Example session instructions
Single dataset with automatic split, two candidate models:Where classification lives in the 7-phase pipeline: Phase 1 is dataset inspection (with per-label sample counts and imbalance detection), phase 2 is plan + cost approval, phase 3 is the base-model benchmark plus fine-tuning sweep, phase 4 is the full-data run for each candidate, phase 5 is the fine-tuned evaluation with per-label and overall accuracy, phase 6 is deployment of the winner, phase 7 is the base-vs-fine-tuned comparison report. See How Agent runs a training job.
Workflow stages
Dataset inspection
Agent stages your dataset locally once, computes per-label sample counts, detects the imbalance ratio, and inspects message structure. If
ground_truth is missing, Agent decides how to extract the label from the final assistant turn.Label resolution
If you provided candidate labels in your instruction, Agent uses them. Otherwise, Agent infers them from the data and surfaces the inferred set in the plan for you to confirm.
Imbalance handling
Agent computes the ratio of most-frequent to least-frequent label. If it exceeds the threshold (default
50.0), Agent flags the imbalance in the plan and proposes mitigations (rebalancing, weighted training, or a smaller candidate set).Plan + cost approval
Agent writes a plan and presents it with a cost breakdown (base-model evaluation inference + fine-tuning + fine-tuned evaluation inference + total). Approve once to proceed.
Base-model benchmarking
Agent runs inference on the held-out eval split against each selected base model and reports per-label and overall accuracy. This becomes the baseline.
Fine-tuning sweep
Agent fine-tunes the strongest candidates with the default tuning grid (or your explicit grid), batched into waves of up to 6 active jobs.
Fine-tuned evaluation
Agent runs the same eval inference against each fine-tuned model and computes per-label accuracy, overall accuracy, and confusion-matrix style summaries.
Output
When the session reportssucceeded, Agent’s response includes:
- Per-label and overall accuracy for every base model evaluated
- Per-label and overall accuracy for every fine-tuned candidate
- The winning model ID, deployment ID, and inference endpoint
- A
fireworks-aiSDK snippet for label prediction final_report.mdin the session workspace with the full base vs fine-tuned comparison and estimated-vs-actual cost
Customizing the run
- Explicit labels: “Labels are: positive, negative, neutral.”

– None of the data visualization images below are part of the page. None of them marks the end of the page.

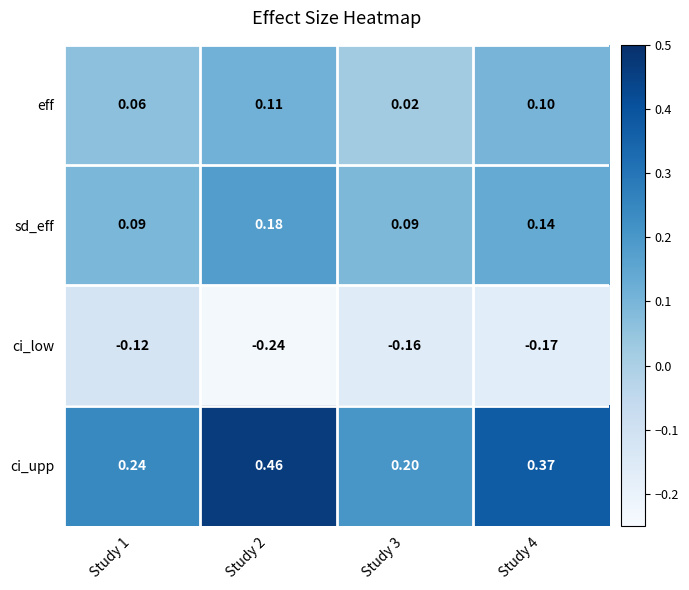

Which series changed the most between Study 2 and Study 3?

ci_upp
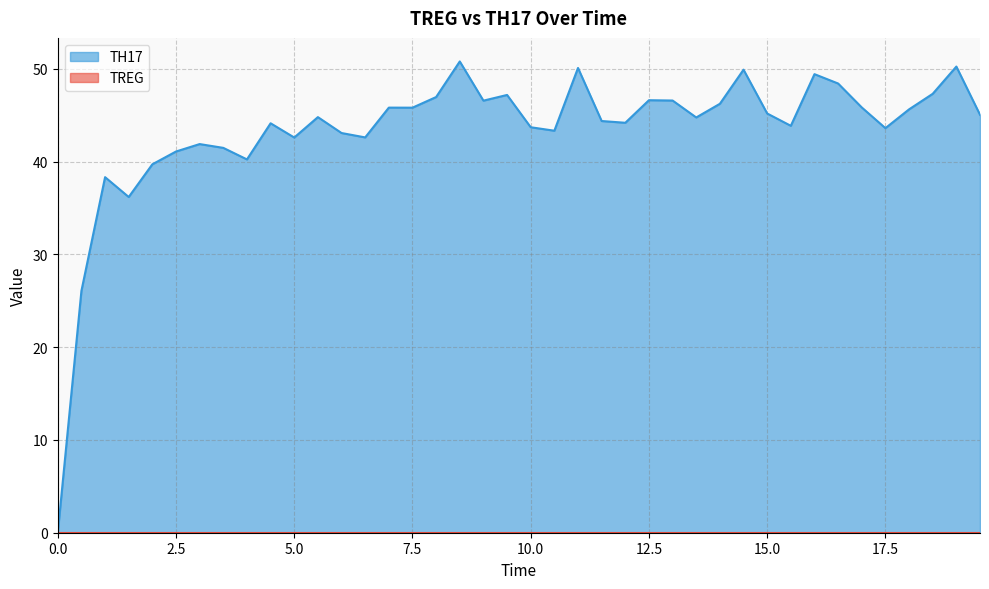

List the labels in order of value, smallest first.

0.0, 0.5, 1.5, 1.0, 2.0, 4.0, 2.5, 3.5, 3.0, 5.0, 6.5, 6.0, 10.5, 17.5, 10.0, 15.5, 4.5, 12.0, 11.5, 13.5, 5.5, 19.5, 15.0, 18.0, 7.5, 7.0, 17.0, 14.0, 9.0, 13.0, 12.5, 8.0, 9.5, 18.5, 16.5, 16.0, 14.5, 11.0, 19.0, 8.5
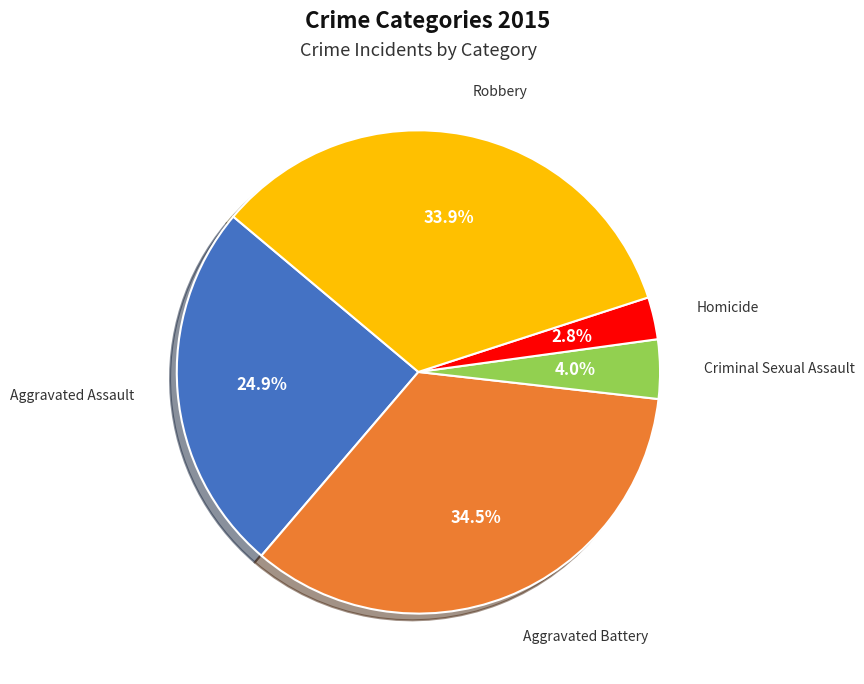

To the nearest percent, what is the difference between the largest and smallest slice percentages?

32%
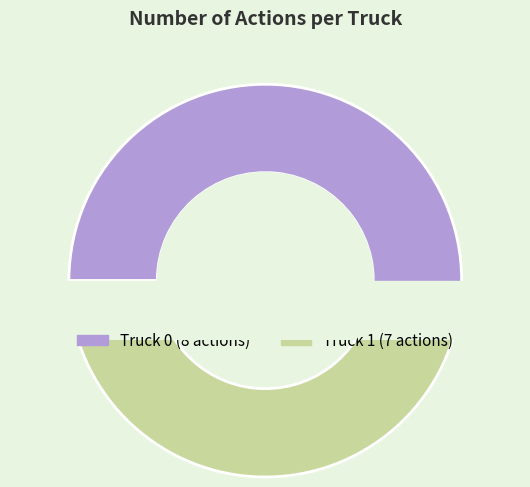

Is Truck 0 the majority of the pie?

Yes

- Imbalance threshold override: “Use an imbalance threshold of 20.”
- Inference-only mode: “Just benchmark — don’t fine-tune.”
- Single candidate: “Only fine-tune Qwen3 8B, skip the base-vs-base comparison.”
- Custom split: “Use a 70/30 train/test split.”
Agent crib notes
- Required inputs: dataset ID and at least one base model to evaluate. Agent will ask explicitly if either is missing.
- Agent needs to know your labels eventually — either supply them in the instruction or confirm Agent’s inferred set when prompted.
- The default imbalance threshold is
50.0; if your dataset is highly imbalanced, expect Agent to flag it in the plan. - For multi-label classification (a sample with multiple ground-truth labels), pass
ground_truthas a list in your dataset. - Agent creates new resources only; your dataset, models, and deployments are never deleted or modified in place.